- Source extract
Kubernetes Reference Architectures for AMD AI Infrastructure#

This repository provides production-ready reference architectures for deploying and operating AMD AI infrastructure at scale on Kubernetes. Covering AMD Instinct™ GPUs, AMD Pensando AINCIs, and AMD EPYC™ processors, these guides help organizations build, validate, and operate high-performance AI/ML datacenters from the ground up.

Why These Reference Architectures?#

Deploying enterprise AI infrastructure involves more than just installing hardware. Organizations face challenges across the entire lifecycle:

  • Hardware Intake: How do you validate hundreds of GPU servers before production use?

  • Platform Foundation: How do you build a Kubernetes platform optimized for AMD hardware?

  • Day-2 Operations: How do you monitor, remediate, and scale GPU/NIC infrastructure?

  • Workload Optimization: How do you maximize performance for distributed AI training?

These reference architectures provide tested, reproducible solutions using AMD’s Kubernetes-native tools:

Tool

Purpose

AMD GPU Operator

GPU driver lifecycle, device plugin, health monitoring

AMD Network Operator

AINIC driver lifecycle, Multus CNI, RDMA networking

Device Metrics Exporter

Prometheus metrics for GPU and NIC telemetry

AGFHC

AMD GPU Field Health Check - enterprise burn-in testing

CVS (Cluster Validation Suite)

Multi-node cluster validation - RCCL, IB perf, distributed training

Reference Architecture Journey#

The architectures are organized as a progressive journey from hardware intake to production AI workloads:

Phase 1: Hardware Foundation#

Reference

Description

Status

GPU Server Intake & Validation

Kubernetes-based workflow for receiving, validating, and releasing GPU servers to production

🚧 In Progress

Bare Metal Provisioning with MAAS

Automate GPU node provisioning with MAAS + Cluster API

🚧 Upcoming

The GPU Server Intake & Validation reference architecture covers the Kubernetes-based validation workflow:

  • Part 1: Validation Cluster Setup - GPU/Network operators deployment, health check gates, burn-in testing

  • Part 2: Release Decision - AGFHC test results, pass/fail handling, node relabeling

  • Part 3: Production Handoff - Cluster migration, continuous monitoring, auto-remediation

Note: Physical intake (rack, cable, power) and OS provisioning are assumed to be handled by existing customer processes. A future MAAS-based provisioning reference is planned separately.

- Supplied records
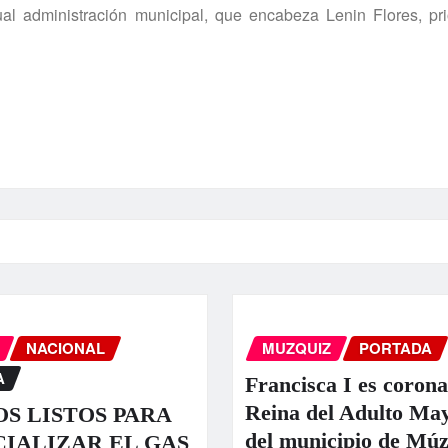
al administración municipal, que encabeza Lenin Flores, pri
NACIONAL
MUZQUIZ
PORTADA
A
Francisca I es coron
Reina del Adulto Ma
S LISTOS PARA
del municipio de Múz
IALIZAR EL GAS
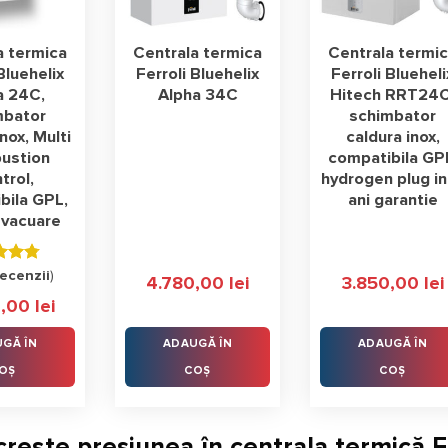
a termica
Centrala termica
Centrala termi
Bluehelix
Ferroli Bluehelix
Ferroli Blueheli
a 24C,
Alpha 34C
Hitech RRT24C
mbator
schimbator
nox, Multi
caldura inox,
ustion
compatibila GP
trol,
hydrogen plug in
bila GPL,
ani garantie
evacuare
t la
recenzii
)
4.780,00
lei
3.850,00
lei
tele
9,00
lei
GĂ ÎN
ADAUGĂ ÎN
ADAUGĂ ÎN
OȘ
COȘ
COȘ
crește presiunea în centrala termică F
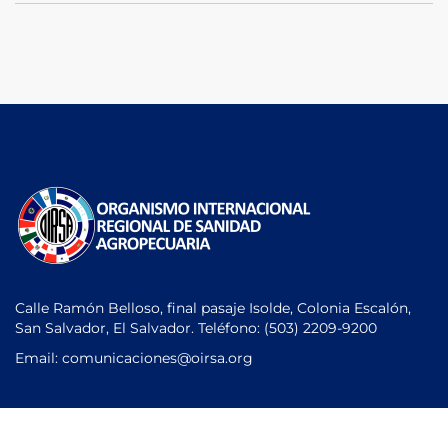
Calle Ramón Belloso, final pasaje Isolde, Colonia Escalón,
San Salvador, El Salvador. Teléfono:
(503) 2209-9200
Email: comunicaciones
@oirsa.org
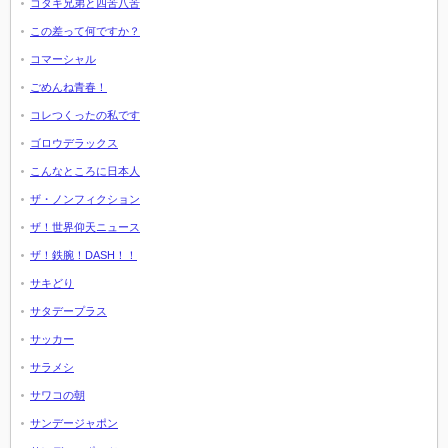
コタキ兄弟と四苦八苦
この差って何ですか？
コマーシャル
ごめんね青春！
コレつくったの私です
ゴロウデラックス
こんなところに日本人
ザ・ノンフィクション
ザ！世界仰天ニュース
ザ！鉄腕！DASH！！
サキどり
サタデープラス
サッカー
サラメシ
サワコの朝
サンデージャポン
--
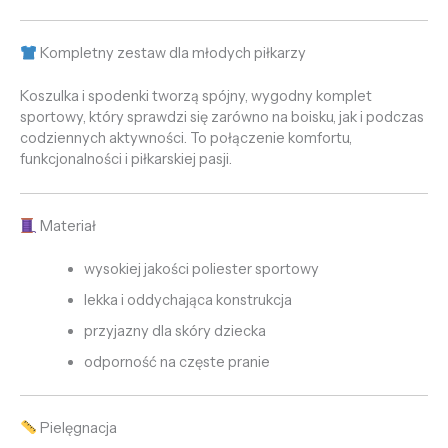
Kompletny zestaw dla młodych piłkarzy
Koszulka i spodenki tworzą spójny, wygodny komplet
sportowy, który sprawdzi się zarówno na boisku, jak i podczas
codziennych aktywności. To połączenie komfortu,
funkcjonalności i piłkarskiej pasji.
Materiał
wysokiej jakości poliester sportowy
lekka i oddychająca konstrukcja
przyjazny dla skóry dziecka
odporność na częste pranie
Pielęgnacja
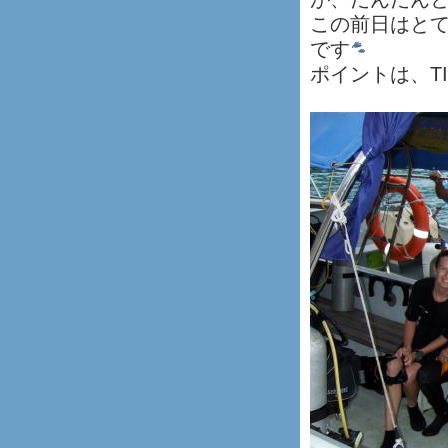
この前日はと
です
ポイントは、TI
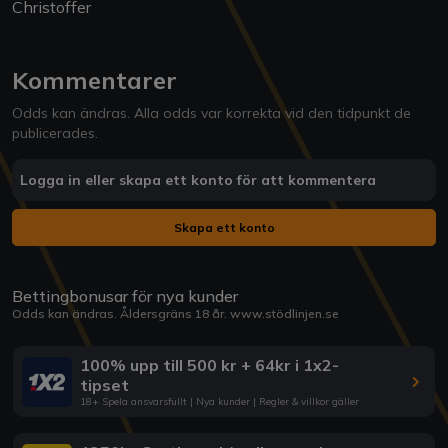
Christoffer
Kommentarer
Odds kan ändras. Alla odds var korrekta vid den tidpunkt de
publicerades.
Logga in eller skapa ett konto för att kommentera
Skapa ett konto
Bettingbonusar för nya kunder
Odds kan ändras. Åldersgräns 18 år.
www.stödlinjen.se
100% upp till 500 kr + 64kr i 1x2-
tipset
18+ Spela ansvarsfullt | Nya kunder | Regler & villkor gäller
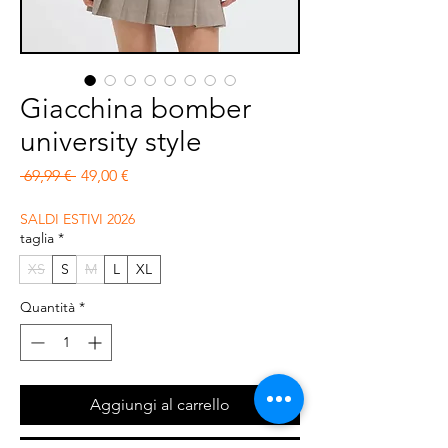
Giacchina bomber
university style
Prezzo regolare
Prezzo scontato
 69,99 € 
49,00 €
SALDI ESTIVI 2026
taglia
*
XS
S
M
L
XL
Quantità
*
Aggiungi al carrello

- Activity list
A – In the reference architectures page, what does the abbreviation AGFHC stand for?
B – Copy the passage of the reference architectures page that runs from "This repository provides" to "distributed AI training?".

- Outputs in order
A – AMD GPU Field Health Check

B –
This repository provides production-ready reference architectures for deploying and operating AMD AI infrastructure at scale on Kubernetes. Covering AMD Instinct™ GPUs, AMD Pensando AINCIs, and AMD EPYC™ processors, these guides help organizations build, validate, and operate high-performance AI/ML datacenters from the ground up.

Why These Reference Architectures?#

Deploying enterprise AI infrastructure involves more than just installing hardware. Organizations face challenges across the entire lifecycle:

  • Hardware Intake: How do you validate hundreds of GPU servers before production use?

  • Platform Foundation: How do you build a Kubernetes platform optimized for AMD hardware?

  • Day-2 Operations: How do you monitor, remediate, and scale GPU/NIC infrastructure?

  • Workload Optimization: How do you maximize performance for distributed AI training?